Not too little, not too much: a theoretical analysis of graph (over)smoothing

Part of Advances in Neural Information Processing Systems 35 (NeurIPS 2022) Main Conference Track

Bibtex Paper Supplemental

Authors

Nicolas Keriven

Abstract

We analyze graph smoothing with mean aggregation, where each node successively receives the average of the features of its neighbors. Indeed, it has quickly been observed that Graph Neural Networks (GNNs), which generally follow some variant of Message-Passing (MP) with repeated aggregation, may be subject to the oversmoothing phenomenon: by performing too many rounds of MP, the node features tend to converge to a non-informative limit. In the case of mean aggregation, for connected graphs, the node features become constant across the whole graph. At the other end of the spectrum, it is intuitively obvious that some MP rounds are necessary, but existing analyses do not exhibit both phenomena at once: beneficial ``finite'' smoothing and oversmoothing in the limit. In this paper, we consider simplified linear GNNs, and rigorously analyze two examples for which a finite number of mean aggregation steps provably improves the learning performance, before oversmoothing kicks in.

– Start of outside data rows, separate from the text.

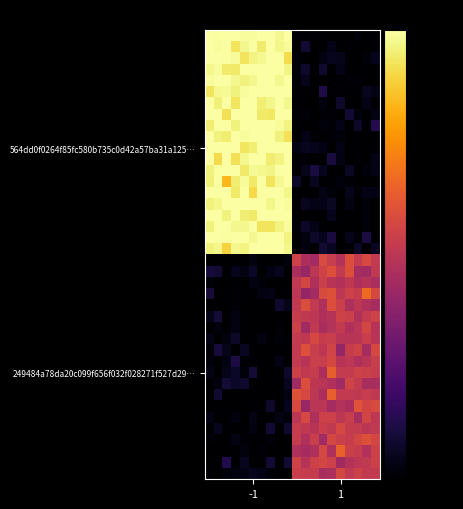

What is the smallest value displayed?

-80.0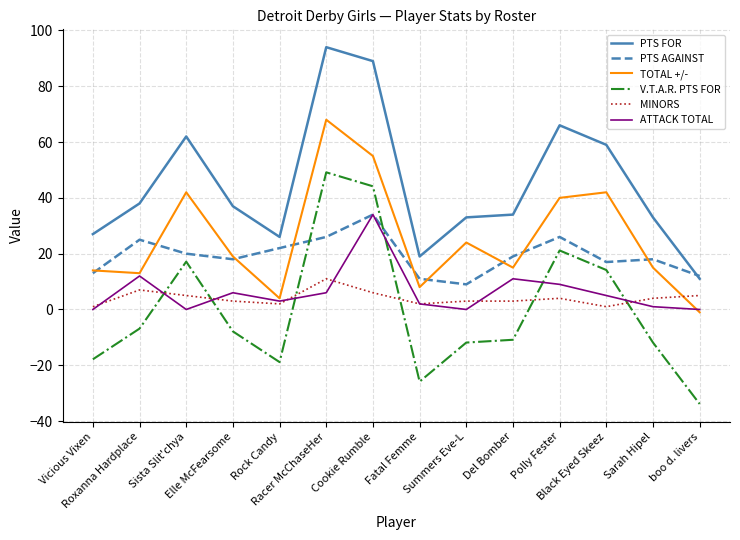

True or false: MINORS and PTS AGAINST cross at least once.

False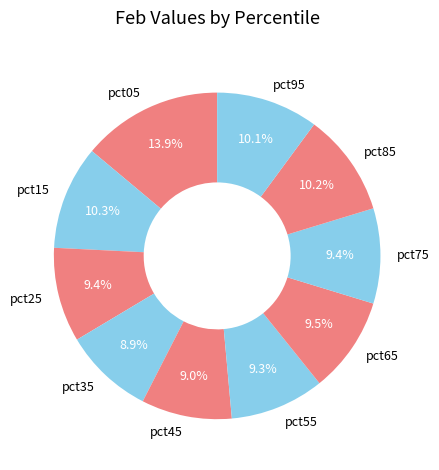

Is there a majority slice in this chart?

No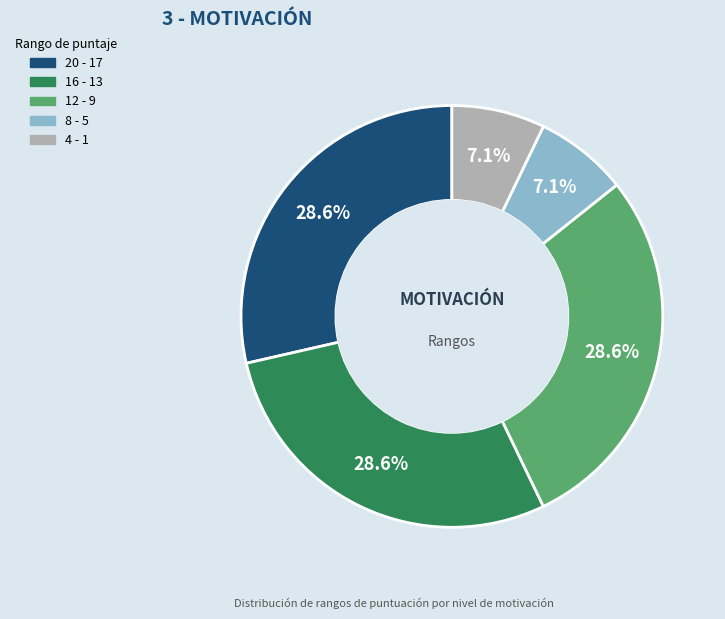

How many slices are in this pie chart?

5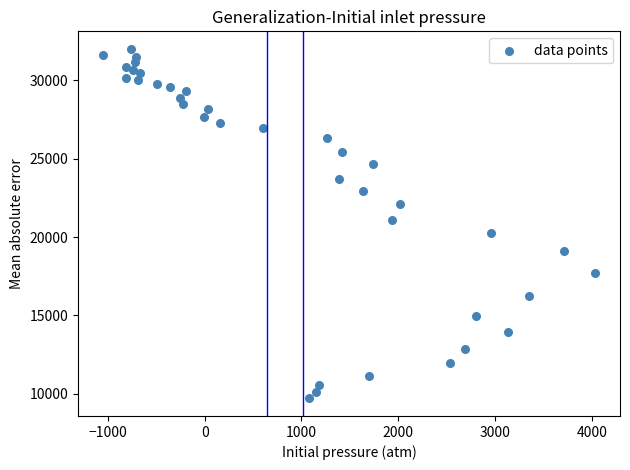

What is the range of X values (max minus min)?

5091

We consider a latent space random graph model, where node features are partial observations of the latent variables and the graph contains pairwise relationships between them. We show that graph smoothing restores some of the lost information, up to a certain point, by two phenomena: graph smoothing shrinks non-principal directions in the data faster than principal ones, which is useful for regression, and shrinks nodes within communities faster than they collapse together, which improves classification.